De repente, eu realizo o fato de sua presença no que se passa, se perde, se transforma. O insondável, o incabível, o irredutível se faz intruso e, num claro instante, esclarece que há um infinito que sopra da junção mais íntima de um laço a dois.

 

Faz escuro, mas eu canto…[14]

Analista: presente!

 

 

Fernanda Otoni Brisset

Coordenadora da Comissão Científica do XXIV Encontro Brasileiro do Campo Freudiano

 

 

 

[1] LACAN, J. O seminário, livro 1: os escritos técnicos de Freud (1953-1954). Rio de Janeiro: Jorge Zahar, 1986. p. 52.

[2] LACAN, J. “Prefácio à edição inglesa do Seminário 11” (1976). In.: Outros escritos. Rio de Janeiro: Jorge Zahar, (2003) p. 567.

[3] LACAN, J. O seminário, livro19: …ou pior (1971-1972). Rio de Janeiro: Jorge Zahar, 2012. p. 220.

[4] Neologismo criado por Jacques Lacan reunindo na palavra moterialité os vocábulos mot (palavra) e matérialité (materialidade).

[5] LACAN, J. La troisième. Paris: Navarin Éditeur, 2021. p. 17.

[6] MILLER, J.-A. “Os Troumains”. Lição de 2 de maio de 2007 do curso de J.-A. Miller A orientação lacaniana. O ultimíssimo Lacan (2006-2007). Versão estabelecida por Pascale Fari e traduzida em português por Vera Avellar Ribeiro. Disponível em https://congresoamp2020.com/pt/articulos.php?sec=el-tema&sub=textos-de-orientacion&file=el-tema/textos-de-orientacion/20-03-02_los-trumanos.html

[7] MILLER, J.-A. A erótica do tempo.
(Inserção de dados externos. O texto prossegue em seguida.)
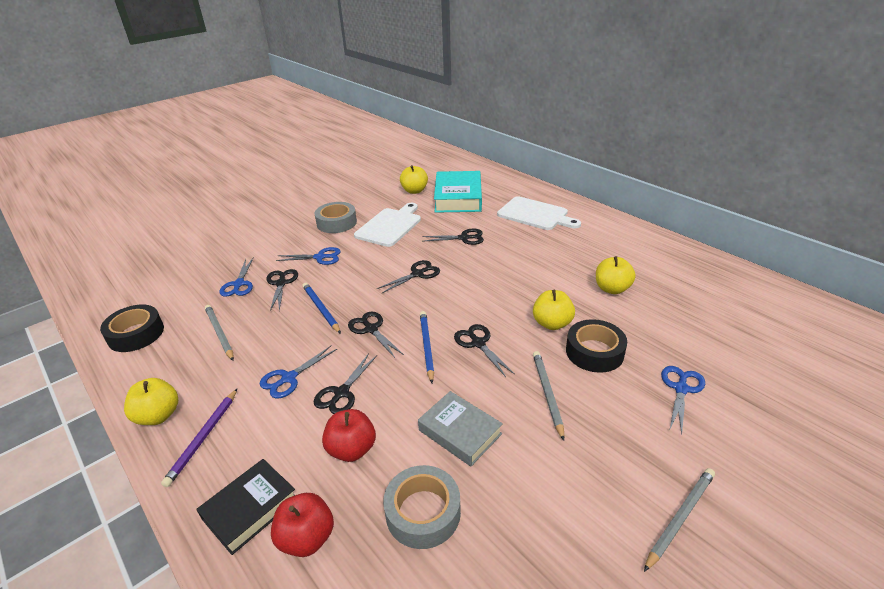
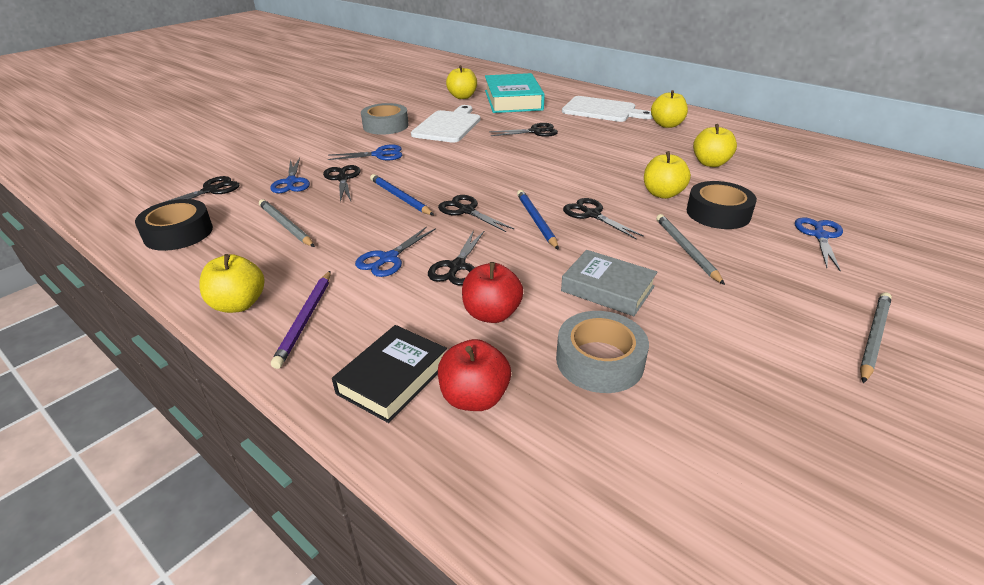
camera: 10 degrees left, 0 degrees up
(418, 274) = (498, 162): black scissors -> black scissors (211, 190)
(589, 237) = (666, 125): none -> yellow apple

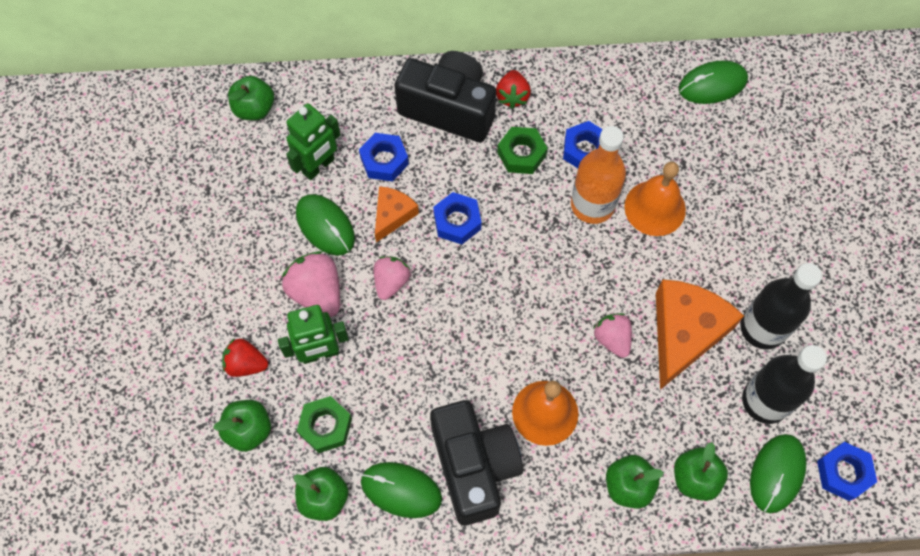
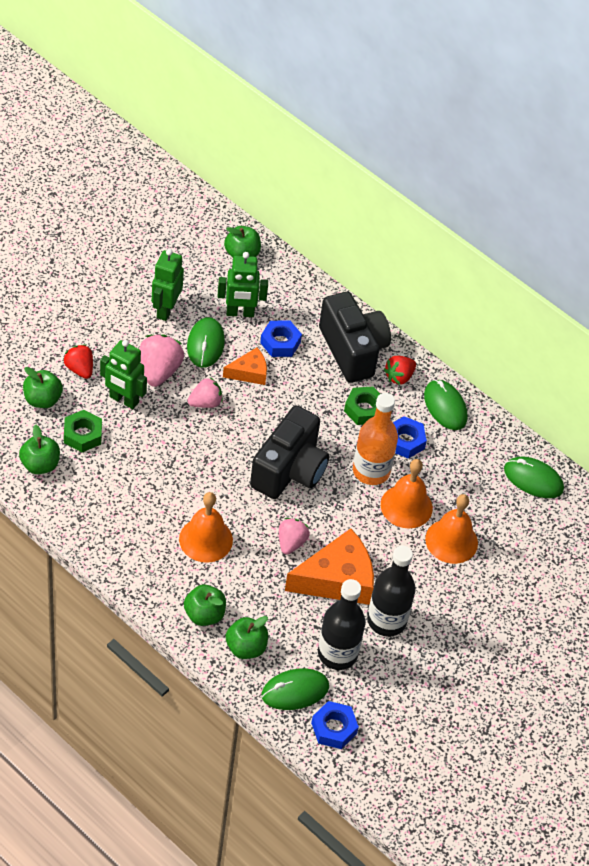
camera: 40 degrees right, 15 degrees down
(252, 227) = (165, 310): none -> green robot
(401, 490) = (83, 499): green mouse -> green mouse (445, 406)
(457, 221) = (281, 408): blue nut -> none
(474, 467) = (134, 526): black camera -> black camera (289, 470)
(722, 203) = (451, 541): none -> orange bell

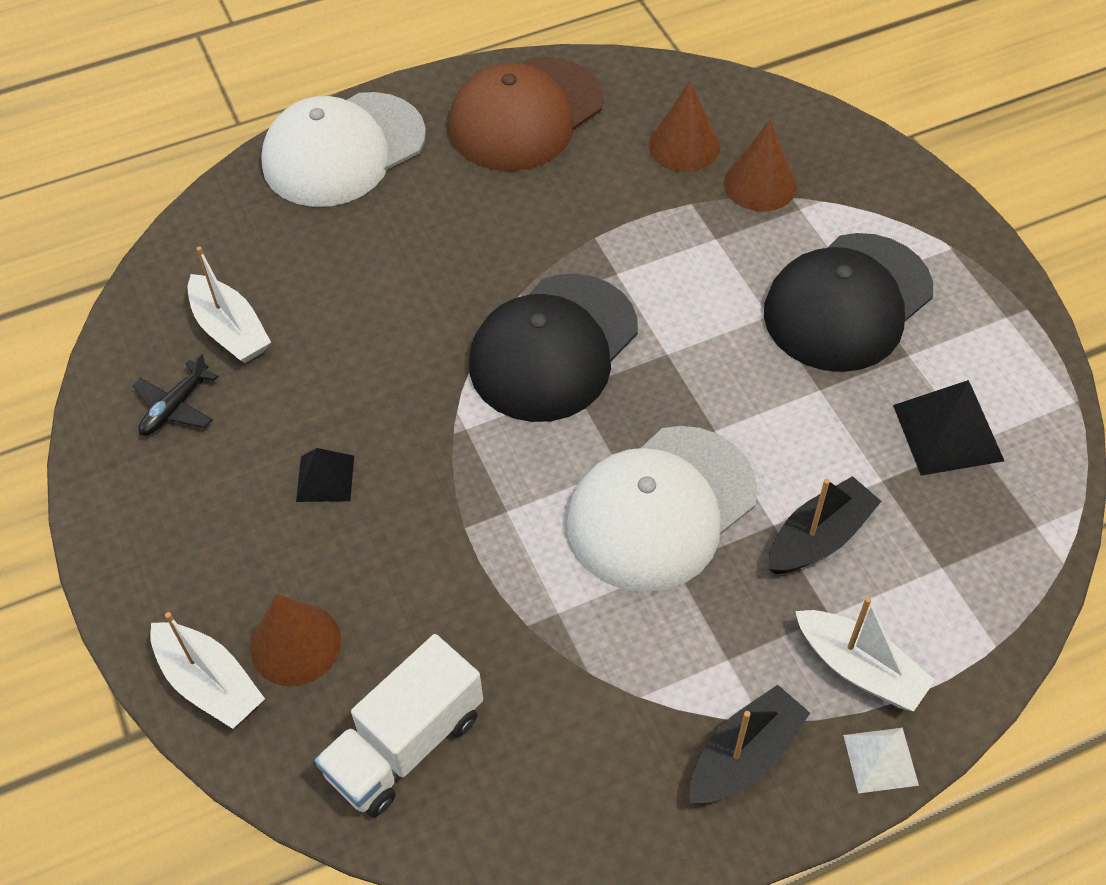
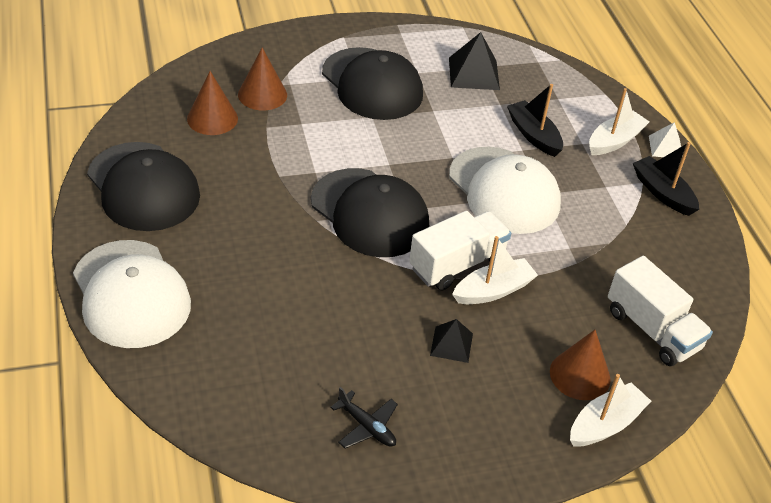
camera: 85 degrees left, 10 degrees down
(230, 330) = (299, 385): white boat -> white boat (493, 290)
(479, 466) = (457, 264): none -> white truck
(525, 115) = (143, 187): brown cap -> black cap

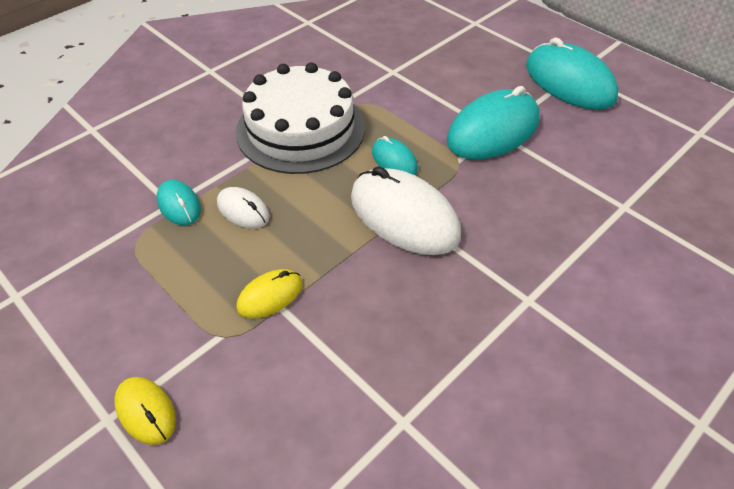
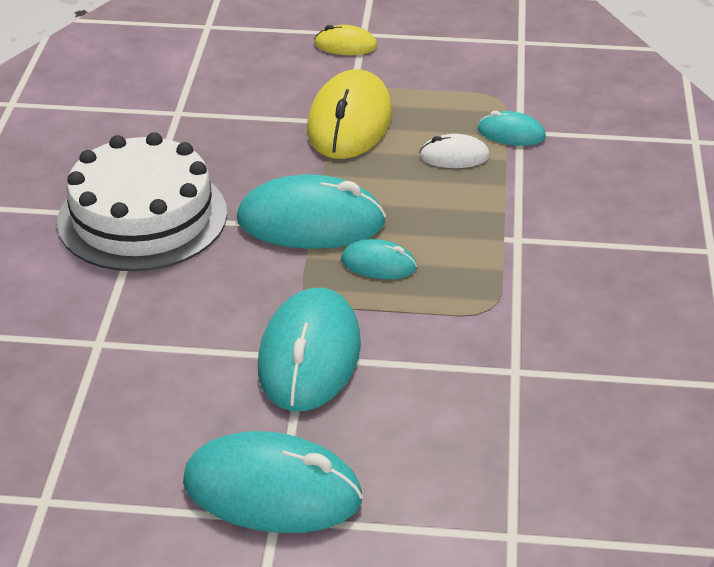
camera: 140 degrees right, 10 degrees down
(270, 295) = (349, 122): yellow mouse -> yellow mouse, size x1.99
(301, 129) = (513, 244): white cake -> white cake (142, 217)
(404, 216) = (311, 222): white mouse -> turquoise mouse

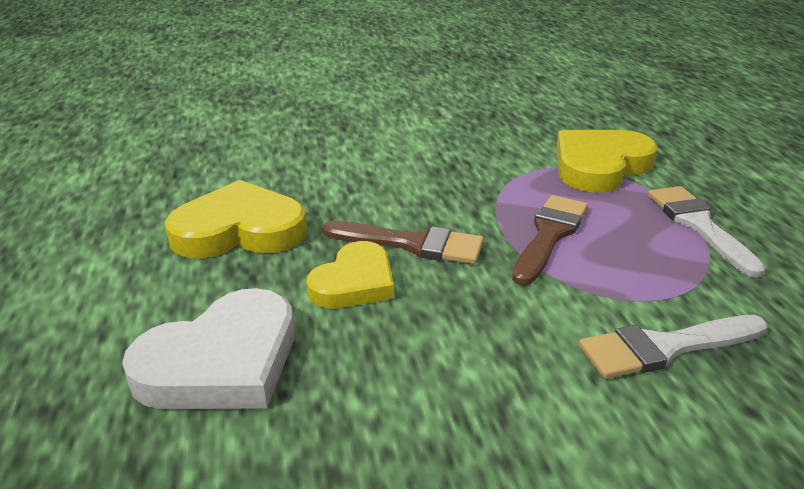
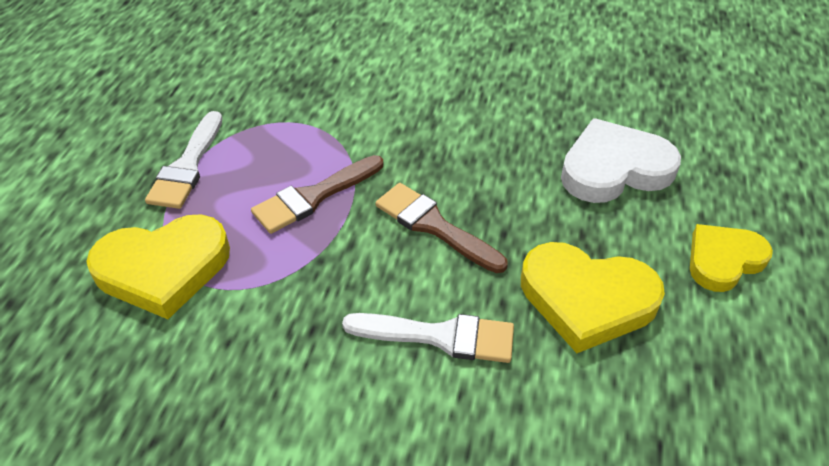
camera: 155 degrees left, 15 degrees up
(354, 282) = (502, 202): yellow heart -> yellow heart (723, 260)
(665, 347) = (337, 96): white brush -> white brush (440, 336)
Rio de Janeiro: EBP, 2000. p. 61

[8] Expressão abreviada da palavra “lapso”, usada por Jacques Lacan em “Prefácio à edição inglesa do Seminário 11” (op.cit., p. 567).

[9] MILLER, 2000, op.cit., p. 69.

[10] Ibid., p. 52.

[11] Ibid., p. 60.

[12] MILLER, J.-A. El ultimíssimo Lacan. Buenos Aires: Paidós, 2014. p. 274.

[13] LACAN, J. Le séminaire, livre XXI: les non-dupes errent. 1974. Inédito.

[14] MELLO, T. Faz escuro mas eu canto. São Paulo: Global Editora, 2017.